[[ Provided entries, beginning ]]

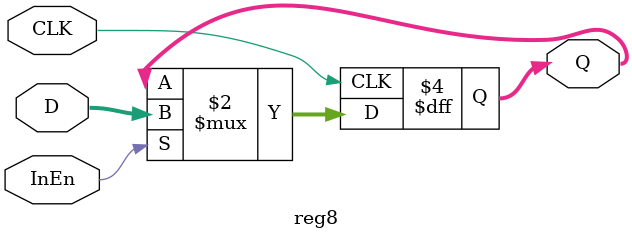
<source format=v>
module reg8 (CLK, D, Q, InEn);
	//input reset;
	input CLK;
	input InEn;
	input [7:0] D;
	output [7:0] Q;
	reg [7:0] Q;
		always @(posedge CLK)
			//if (reset)
				//Q = 0;
			if (InEn)
				Q <= D;
endmodule 



</source>
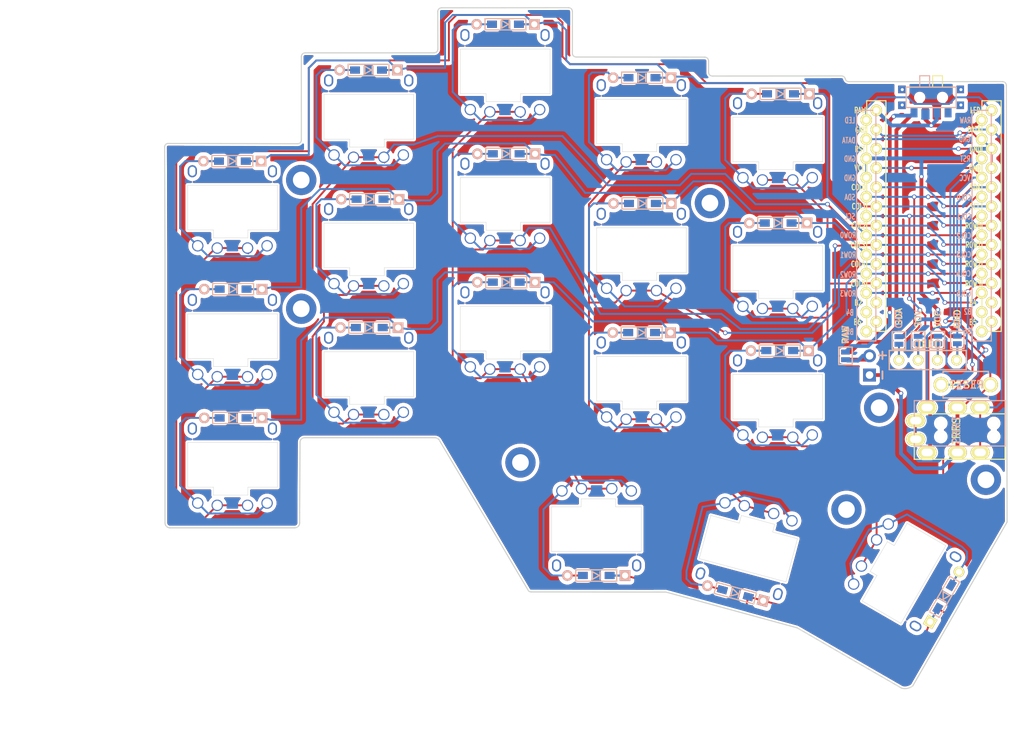
<source format=kicad_pcb>
(kicad_pcb
	(version 20240108)
	(generator "pcbnew")
	(generator_version "8.0")
	(general
		(thickness 1.6)
		(legacy_teardrops no)
	)
	(paper "A4")
	(title_block
		(title "Corne Light")
		(date "2018-12-26")
		(rev "2.1")
		(company "foostan")
	)
	(layers
		(0 "F.Cu" signal)
		(31 "B.Cu" signal)
		(32 "B.Adhes" user "B.Adhesive")
		(33 "F.Adhes" user "F.Adhesive")
		(34 "B.Paste" user)
		(35 "F.Paste" user)
		(36 "B.SilkS" user "B.Silkscreen")
		(37 "F.SilkS" user "F.Silkscreen")
		(38 "B.Mask" user)
		(39 "F.Mask" user)
		(40 "Dwgs.User" user "User.Drawings")
		(41 "Cmts.User" user "User.Comments")
		(42 "Eco1.User" user "User.Eco1")
		(43 "Eco2.User" user "User.Eco2")
		(44 "Edge.Cuts" user)
		(45 "Margin" user)
		(46 "B.CrtYd" user "B.Courtyard")
		(47 "F.CrtYd" user "F.Courtyard")
		(48 "B.Fab" user)
		(49 "F.Fab" user)
	)
	(setup
		(stackup
			(layer "F.SilkS"
				(type "Top Silk Screen")
			)
			(layer "F.Paste"
				(type "Top Solder Paste")
			)
			(layer "F.Mask"
				(type "Top Solder Mask")
				(color "Green")
				(thickness 0.01)
			)
			(layer "F.Cu"
				(type "copper")
				(thickness 0.035)
			)
			(layer "dielectric 1"
				(type "core")
				(thickness 1.51)
				(material "FR4")
				(epsilon_r 4.5)
				(loss_tangent 0.02)
			)
			(layer "B.Cu"
				(type "copper")
				(thickness 0.035)
			)
			(layer "B.Mask"
				(type "Bottom Solder Mask")
				(color "Green")
				(thickness 0.01)
			)
			(layer "B.Paste"
				(type "Bottom Solder Paste")
			)
			(layer "B.SilkS"
				(type "Bottom Silk Screen")
			)
			(copper_finish "None")
			(dielectric_constraints no)
		)
		(pad_to_mask_clearance 0.2)
		(solder_mask_min_width 0.1)
		(allow_soldermask_bridges_in_footprints no)
		(aux_axis_origin 145.73 12.66)
		(pcbplotparams
			(layerselection 0x00010fc_ffffffff)
			(plot_on_all_layers_selection 0x0000000_00000000)
			(disableapertmacros no)
			(usegerberextensions yes)
			(usegerberattributes no)
			(usegerberadvancedattributes no)
			(creategerberjobfile no)
			(dashed_line_dash_ratio 12.000000)
			(dashed_line_gap_ratio 3.000000)
			(svgprecision 6)
			(plotframeref no)
			(viasonmask no)
			(mode 1)
			(useauxorigin no)
			(hpglpennumber 1)
			(hpglpenspeed 20)
			(hpglpendiameter 15.000000)
			(pdf_front_fp_property_popups yes)
			(pdf_back_fp_property_popups yes)
			(dxfpolygonmode yes)
			(dxfimperialunits yes)
			(dxfusepcbnewfont yes)
			(psnegative no)
			(psa4output no)
			(plotreference yes)
			(plotvalue yes)
			(plotfptext yes)
			(plotinvisibletext no)
			(sketchpadsonfab no)
			(subtractmaskfromsilk yes)
			(outputformat 1)
			(mirror no)
			(drillshape 0)
			(scaleselection 1)
			(outputdirectory "gerber/")
		)
	)
	(net 0 "")
	(net 1 "row0")
	(net 2 "row1")
	(net 3 "Net-(D2-Pad2)")
	(net 4 "row2")
	(net 5 "Net-(D3-Pad2)")
	(net 6 "row3")
	(net 7 "Net-(D4-Pad2)")
	(net 8 "Net-(D5-Pad2)")
	(net 9 "Net-(D6-Pad2)")
	(net 10 "Net-(D8-Pad2)")
	(net 11 "Net-(D9-Pad2)")
	(net 12 "Net-(D10-Pad2)")
	(net 13 "Net-(D11-Pad2)")
	(net 14 "Net-(D12-Pad2)")
	(net 15 "Net-(D14-Pad2)")
	(net 16 "Net-(D15-Pad2)")
	(net 17 "Net-(D16-Pad2)")
	(net 18 "Net-(D17-Pad2)")
	(net 19 "Net-(D18-Pad2)")
	(net 20 "Net-(D19-Pad2)")
	(net 21 "Net-(D20-Pad2)")
	(net 22 "Net-(D21-Pad2)")
	(net 23 "GND")
	(net 24 "VCC")
	(net 25 "col0")
	(net 26 "col1")
	(net 27 "col2")
	(net 28 "col3")
	(net 29 "col4")
	(net 30 "col5")
	(net 31 "LED")
	(net 32 "data")
	(net 33 "reset")
	(net 34 "SCL")
	(net 35 "SDA")
	(net 36 "Net-(U1-Pad14)")
	(net 37 "Net-(U1-Pad13)")
	(net 38 "Net-(U1-Pad12)")
	(net 39 "Net-(U1-Pad11)")
	(net 40 "Net-(J1-PadA)")
	(net 41 "Net-(U1-Pad24)")
	(net 42 "BAT_PLUS")
	(net 43 "SW_RAW_1")
	(net 44 "SW_RAW_2")
	(footprint "kbd:D3_TH_SMD" (layer "F.Cu") (at 179.958166 121.895435 60))
	(footprint "kbd:MJ-4PP-9" (layer "F.Cu") (at 187.96 100.711 -90))
	(footprint "wonkyshit:SW_Kailh_Choc_Mini_1.00u_reversible" (layer "F.Cu") (at 85.91 70.4))
	(footprint "wonkyshit:SW_Kailh_Choc_Mini_1.00u_reversible" (layer "F.Cu") (at 103.91 58.4))
	(footprint "wonkyshit:SW_Kailh_Choc_Mini_1.00u_reversible" (layer "F.Cu") (at 121.91 52.4))
	(footprint "wonkyshit:SW_Kailh_Choc_Mini_1.00u_reversible" (layer "F.Cu") (at 139.91 59.02))
	(footprint "wonkyshit:SW_Kailh_Choc_Mini_1.00u_reversible" (layer "F.Cu") (at 157.91 61.4))
	(footprint "wonkyshit:SW_Kailh_Choc_Mini_1.00u_reversible" (layer "F.Cu") (at 85.91 87.4))
	(footprint "wonkyshit:SW_Kailh_Choc_Mini_1.00u_reversible" (layer "F.Cu") (at 103.91 75.4))
	(footprint "wonkyshit:SW_Kailh_Choc_Mini_1.00u_reversible" (layer "F.Cu") (at 121.91 69.4))
	(footprint "wonkyshit:SW_Kailh_Choc_Mini_1.00u_reversible" (layer "F.Cu") (at 139.91 76.02))
	(footprint "wonkyshit:SW_Kailh_Choc_Mini_1.00u_reversible" (layer "F.Cu") (at 157.91 78.4))
	(footprint "wonkyshit:SW_Kailh_Choc_Mini_1.00u_reversible" (layer "F.Cu") (at 85.91 104.4))
	(footprint "wonkyshit:SW_Kailh_Choc_Mini_1.00u_reversible" (layer "F.Cu") (at 103.91 92.4))
	(footprint "wonkyshit:SW_Kailh_Choc_Mini_1.00u_reversible" (layer "F.Cu") (at 121.91 86.4))
	(footprint "wonkyshit:SW_Kailh_Choc_Mini_1.00u_reversible" (layer "F.Cu") (at 139.91 93.025))
	(footprint "wonkyshit:SW_Kailh_Choc_Mini_1.00u_reversible" (layer "F.Cu") (at 157.91 95.4))
	(footprint "wonkyshit:SW_Kailh_Choc_Mini_1.00u_reversible" (layer "F.Cu") (at 134.01 112.99 180))
	(footprint "wonkyshit:SW_Kailh_Choc_Mini_1.00u_reversible" (layer "F.Cu") (at 154.06 115.58 165))
	(footprint "wonkyshit:SW_Kailh_Choc_Mini_1.00u_reversible" (layer "F.Cu") (at 174.66 118.79 -120))
	(footprint "kbd:ProMicro_v2" (layer "F.Cu") (at 178.51 72.0784))
	(footprint "foostan:Jumper" (layer "F.Cu") (at 179.07 87.9484 -90))
	(footprint "foostan:OLED" (layer "F.Cu") (at 173.93 90.6084))
	(footprint "foostan:Jumper" (layer "F.Cu") (at 176.47 87.9684 -90))
	(footprint "foostan:Jumper" (layer "F.Cu") (at 173.93 87.9984 -90))
	(footprint "foostan:Jumper" (layer "F.Cu") (at 181.64 87.9388 -90))
	(footprint "kbd:ResetSW" (layer "F.Cu") (at 182.753 93.853))
	(footprint "kbd:LEGO_HOLE" (layer "F.Cu") (at 171.323 96.901))
	(footprint "kbd:LEGO_HOLE" (layer "F.Cu") (at 185.42 106.426))
	(footprint "kbd:LEGO_HOLE" (layer "F.Cu") (at 95 66.802))
	(footprint "kbd:LEGO_HOLE" (layer "F.Cu") (at 148.971 69.85))
	(footprint "kbd:LEGO_HOLE" (layer "F.Cu") (at 123.952 104.14))
	(footprint "kbd:LEGO_HOLE"
		(layer "F.Cu")
		(uuid "00000000-0000-0000-0000-00005f8ebb4e")
		(at 167.005 110.363)
		(descr "Mounting Hole 2.2mm, no annular, M2")
		(tags "mounting hole 2.2mm no annular m2")
		(property "Reference" "h3"
			(at 0 -3.2 0)
			(layer "F.SilkS")
			(hide yes)
			(uuid "efea7ed7-5801-496e-8685-d4139c3a7f1a")
			(effects
				(font
					(size 1 1)
					(thickness 0.15)
				)
			)
		)
		(property "Value" "h3"
			(at 0 3.2 0)
			(layer "F.Fab")
			(uuid "4c1b95ee-8486-4708-9a61-e9f1f014e59c")
			(effects
				(font
					(size 1 1)
					(thickness 0.15)
				)
			)
		)
		(property "Footprint" ""
			(at 0 0 0)
			(layer "F.Fab")
			(hide yes)
			(uuid "6d3c5274-6c15-44e6-ac24-641c98e68077")
			(effects
				(font
					(size 1.27 1.27)
					(thickness 0.15)
				)
			)
		)
		(property "Datasheet" ""
			(at 0 0 0)
			(layer "F.Fab")
			(hide yes)
			(uuid "9ab7343f-a6d4-49a2-8540-51e63998e2af")
			(effects
				(font
					(size 1.27 1.27)
					(thickness 0.15
... [968949 chars truncated]
</source>
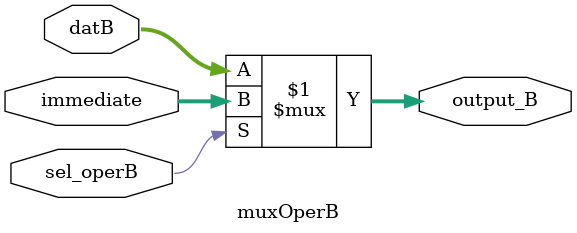
<source format=v>
`timescale 1ns / 1ps
module muxOperB(
    input [31:0] datB,
    input [31:0] immediate,
    input sel_operB,
    output [31:0] output_B
    );
	 
	 assign output_B = (sel_operB) ? immediate : datB;


endmodule

</source>
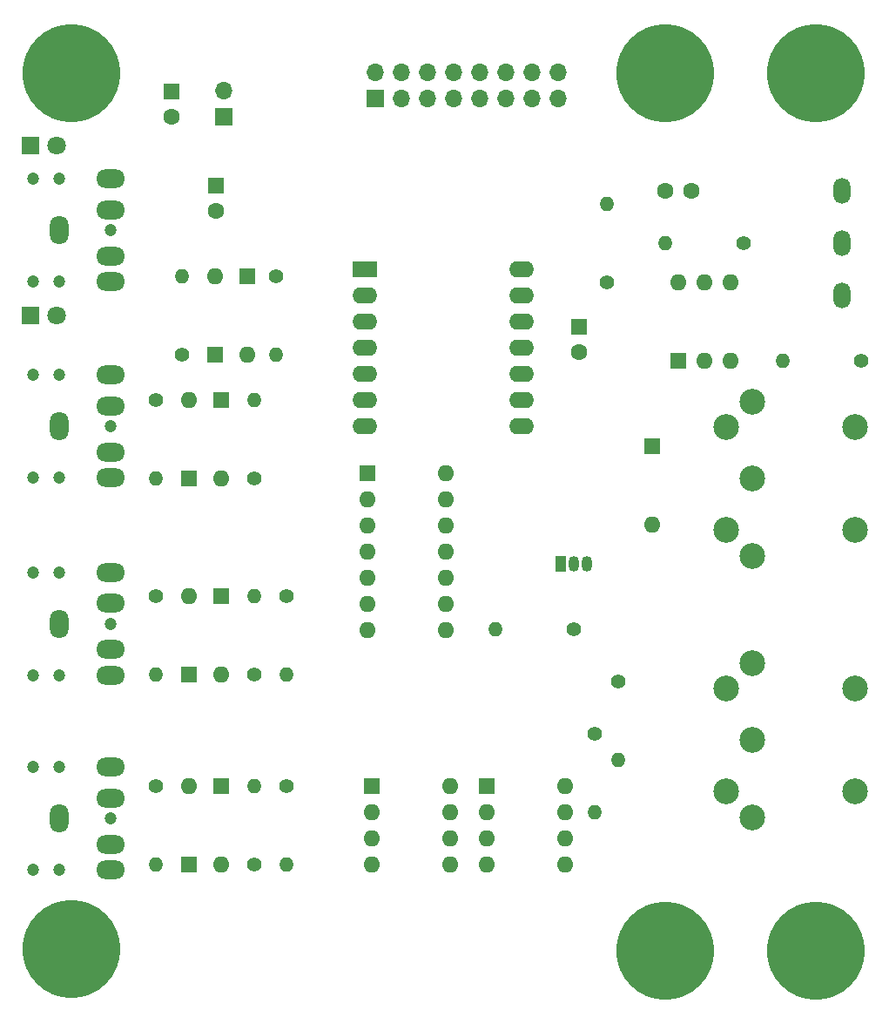
<source format=gbs>
%TF.GenerationSoftware,KiCad,Pcbnew,(6.0.1)*%
%TF.CreationDate,2022-09-23T05:10:08-04:00*%
%TF.ProjectId,SYNTH-MIDI-CTL-01,53594e54-482d-44d4-9944-492d43544c2d,1*%
%TF.SameCoordinates,Original*%
%TF.FileFunction,Soldermask,Bot*%
%TF.FilePolarity,Negative*%
%FSLAX46Y46*%
G04 Gerber Fmt 4.6, Leading zero omitted, Abs format (unit mm)*
G04 Created by KiCad (PCBNEW (6.0.1)) date 2022-09-23 05:10:08*
%MOMM*%
%LPD*%
G01*
G04 APERTURE LIST*
%ADD10R,1.600000X1.600000*%
%ADD11C,1.600000*%
%ADD12O,1.600000X1.600000*%
%ADD13C,9.525000*%
%ADD14O,1.651000X2.540000*%
%ADD15C,1.400000*%
%ADD16O,1.400000X1.400000*%
%ADD17C,1.200000*%
%ADD18O,2.800000X1.800000*%
%ADD19O,1.800000X2.800000*%
%ADD20C,2.500000*%
%ADD21R,1.700000X1.700000*%
%ADD22O,1.700000X1.700000*%
%ADD23R,1.050000X1.500000*%
%ADD24O,1.050000X1.500000*%
%ADD25R,2.400000X1.600000*%
%ADD26O,2.400000X1.600000*%
%ADD27R,1.800000X1.800000*%
%ADD28C,1.800000*%
G04 APERTURE END LIST*
D10*
%TO.C,C3*%
X106172000Y-39434888D03*
D11*
X106172000Y-41934888D03*
%TD*%
D10*
%TO.C,D4*%
X106680000Y-60325000D03*
D12*
X106680000Y-67945000D03*
%TD*%
D10*
%TO.C,C2*%
X141478000Y-53150888D03*
D11*
X141478000Y-55650888D03*
%TD*%
D10*
%TO.C,D9*%
X106680000Y-97790000D03*
D12*
X106680000Y-105410000D03*
%TD*%
D13*
%TO.C,MTG2*%
X92075000Y-113665000D03*
%TD*%
D14*
%TO.C,RV1*%
X167005000Y-40010000D03*
X167005000Y-45090000D03*
X167005000Y-50170000D03*
%TD*%
D13*
%TO.C,MTG3*%
X164465000Y-28575000D03*
%TD*%
%TO.C,MTG6*%
X149860000Y-113792000D03*
%TD*%
D15*
%TO.C,R8*%
X100330000Y-79375000D03*
D16*
X100330000Y-86995000D03*
%TD*%
D15*
%TO.C,R6*%
X100330000Y-60325000D03*
D16*
X100330000Y-67945000D03*
%TD*%
D15*
%TO.C,R5*%
X168910000Y-56515000D03*
D16*
X161290000Y-56515000D03*
%TD*%
D15*
%TO.C,R15*%
X109855000Y-105410000D03*
D16*
X109855000Y-97790000D03*
%TD*%
D17*
%TO.C,J3*%
X88432000Y-67865000D03*
X95932000Y-62865000D03*
X88432000Y-57865000D03*
X90932000Y-57865000D03*
X90932000Y-67865000D03*
D18*
X95932000Y-57865000D03*
X95932000Y-60865000D03*
D19*
X90932000Y-62865000D03*
D18*
X95932000Y-67865000D03*
X95932000Y-65365000D03*
%TD*%
D10*
%TO.C,U3*%
X151145000Y-56505000D03*
D12*
X153685000Y-56505000D03*
X156225000Y-56505000D03*
X156225000Y-48885000D03*
X153685000Y-48885000D03*
X151145000Y-48885000D03*
%TD*%
D17*
%TO.C,J5*%
X90932000Y-77042000D03*
X88432000Y-77042000D03*
X95932000Y-82042000D03*
X90932000Y-87042000D03*
X88432000Y-87042000D03*
D18*
X95932000Y-77042000D03*
X95932000Y-80042000D03*
D19*
X90932000Y-82042000D03*
D18*
X95932000Y-87042000D03*
X95932000Y-84542000D03*
%TD*%
D10*
%TO.C,D6*%
X103505000Y-86995000D03*
D12*
X103505000Y-79375000D03*
%TD*%
D10*
%TO.C,U6*%
X132471000Y-97800000D03*
D12*
X132471000Y-100340000D03*
X132471000Y-102880000D03*
X132471000Y-105420000D03*
X140091000Y-105420000D03*
X140091000Y-102880000D03*
X140091000Y-100340000D03*
X140091000Y-97800000D03*
%TD*%
D15*
%TO.C,R9*%
X109855000Y-86995000D03*
D16*
X109855000Y-79375000D03*
%TD*%
D10*
%TO.C,D5*%
X148590000Y-64770000D03*
D12*
X148590000Y-72390000D03*
%TD*%
D15*
%TO.C,R14*%
X100330000Y-97790000D03*
D16*
X100330000Y-105410000D03*
%TD*%
D10*
%TO.C,D8*%
X103505000Y-105410000D03*
D12*
X103505000Y-97790000D03*
%TD*%
D10*
%TO.C,D3*%
X103505000Y-67945000D03*
D12*
X103505000Y-60325000D03*
%TD*%
D10*
%TO.C,D1*%
X106045000Y-55880000D03*
D12*
X106045000Y-48260000D03*
%TD*%
D10*
%TO.C,U5*%
X121295000Y-97800000D03*
D12*
X121295000Y-100340000D03*
X121295000Y-102880000D03*
X121295000Y-105420000D03*
X128915000Y-105420000D03*
X128915000Y-102880000D03*
X128915000Y-100340000D03*
X128915000Y-97800000D03*
%TD*%
D20*
%TO.C,J6*%
X158290000Y-85845000D03*
X158290000Y-93345000D03*
X158290000Y-100845000D03*
X155790000Y-88345000D03*
X155790000Y-98345000D03*
X168290000Y-98345000D03*
X168290000Y-88345000D03*
%TD*%
D15*
%TO.C,R10*%
X113030000Y-79375000D03*
D16*
X113030000Y-86995000D03*
%TD*%
D15*
%TO.C,R3*%
X102870000Y-55880000D03*
D16*
X102870000Y-48260000D03*
%TD*%
D13*
%TO.C,MTG5*%
X149860000Y-28575000D03*
%TD*%
D10*
%TO.C,D7*%
X106680000Y-79375000D03*
D12*
X106680000Y-86995000D03*
%TD*%
D21*
%TO.C,J1*%
X121666000Y-31050000D03*
D22*
X121666000Y-28510000D03*
X124206000Y-31050000D03*
X124206000Y-28510000D03*
X126746000Y-31050000D03*
X126746000Y-28510000D03*
X129286000Y-31050000D03*
X129286000Y-28510000D03*
X131826000Y-31050000D03*
X131826000Y-28510000D03*
X134366000Y-31050000D03*
X134366000Y-28510000D03*
X136906000Y-31050000D03*
X136906000Y-28510000D03*
X139446000Y-31050000D03*
X139446000Y-28510000D03*
%TD*%
D15*
%TO.C,R13*%
X143002000Y-92710000D03*
D16*
X143002000Y-100330000D03*
%TD*%
D15*
%TO.C,R2*%
X157480000Y-45085000D03*
D16*
X149860000Y-45085000D03*
%TD*%
D23*
%TO.C,Q1*%
X139700000Y-76200000D03*
D24*
X140970000Y-76200000D03*
X142240000Y-76200000D03*
%TD*%
D25*
%TO.C,U2*%
X120650000Y-47625000D03*
D26*
X120650000Y-50165000D03*
X120650000Y-52705000D03*
X120650000Y-55245000D03*
X120650000Y-57785000D03*
X120650000Y-60325000D03*
X120650000Y-62865000D03*
X135890000Y-62865000D03*
X135890000Y-60325000D03*
X135890000Y-57785000D03*
X135890000Y-55245000D03*
X135890000Y-52705000D03*
X135890000Y-50165000D03*
X135890000Y-47625000D03*
%TD*%
D10*
%TO.C,D2*%
X109220000Y-48260000D03*
D12*
X109220000Y-55880000D03*
%TD*%
D21*
%TO.C,H1*%
X106934000Y-32771000D03*
D22*
X106934000Y-30231000D03*
%TD*%
D13*
%TO.C,MTG4*%
X164465000Y-113792000D03*
%TD*%
%TO.C,MTG1*%
X92075000Y-28575000D03*
%TD*%
D15*
%TO.C,R16*%
X113030000Y-97790000D03*
D16*
X113030000Y-105410000D03*
%TD*%
D15*
%TO.C,R1*%
X144145000Y-48895000D03*
D16*
X144145000Y-41275000D03*
%TD*%
D15*
%TO.C,R4*%
X112014000Y-48260000D03*
D16*
X112014000Y-55880000D03*
%TD*%
D15*
%TO.C,R7*%
X109855000Y-67945000D03*
D16*
X109855000Y-60325000D03*
%TD*%
D20*
%TO.C,J4*%
X158290000Y-60445000D03*
X158290000Y-67945000D03*
X158290000Y-75445000D03*
X155790000Y-62945000D03*
X155790000Y-72945000D03*
X168290000Y-72945000D03*
X168290000Y-62945000D03*
%TD*%
D15*
%TO.C,R12*%
X145288000Y-87630000D03*
D16*
X145288000Y-95250000D03*
%TD*%
D27*
%TO.C,DS1*%
X88133000Y-35560000D03*
D28*
X90673000Y-35560000D03*
%TD*%
D17*
%TO.C,J2*%
X88432000Y-38815000D03*
X90932000Y-38815000D03*
X95932000Y-43815000D03*
X90932000Y-48815000D03*
X88432000Y-48815000D03*
D18*
X95932000Y-38815000D03*
X95932000Y-41815000D03*
D19*
X90932000Y-43815000D03*
D18*
X95932000Y-48815000D03*
X95932000Y-46315000D03*
%TD*%
D10*
%TO.C,C1*%
X101854000Y-30290888D03*
D11*
X101854000Y-32790888D03*
%TD*%
D17*
%TO.C,J7*%
X90932000Y-95965000D03*
X88432000Y-95965000D03*
X90932000Y-105965000D03*
X95932000Y-100965000D03*
X88432000Y-105965000D03*
D18*
X95932000Y-95965000D03*
X95932000Y-98965000D03*
D19*
X90932000Y-100965000D03*
D18*
X95932000Y-105965000D03*
X95932000Y-103465000D03*
%TD*%
D27*
%TO.C,DS2*%
X88133000Y-52070000D03*
D28*
X90673000Y-52070000D03*
%TD*%
D10*
%TO.C,U4*%
X120870000Y-67450000D03*
D12*
X120870000Y-69990000D03*
X120870000Y-72530000D03*
X120870000Y-75070000D03*
X120870000Y-77610000D03*
X120870000Y-80150000D03*
X120870000Y-82690000D03*
X128490000Y-82690000D03*
X128490000Y-80150000D03*
X128490000Y-77610000D03*
X128490000Y-75070000D03*
X128490000Y-72530000D03*
X128490000Y-69990000D03*
X128490000Y-67450000D03*
%TD*%
D15*
%TO.C,R11*%
X140970000Y-82550000D03*
D16*
X133350000Y-82550000D03*
%TD*%
D11*
%TO.C,C4*%
X149880000Y-40005000D03*
X152380000Y-40005000D03*
%TD*%
M02*

</source>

[[ Provided entries, end ]]

Return every line holding the word "input" from the records.

	//input reset;
	input CLK;
	input InEn;
	input [7:0] D;
    input [31:0] datB,
    input [31:0] immediate,
    input sel_operB,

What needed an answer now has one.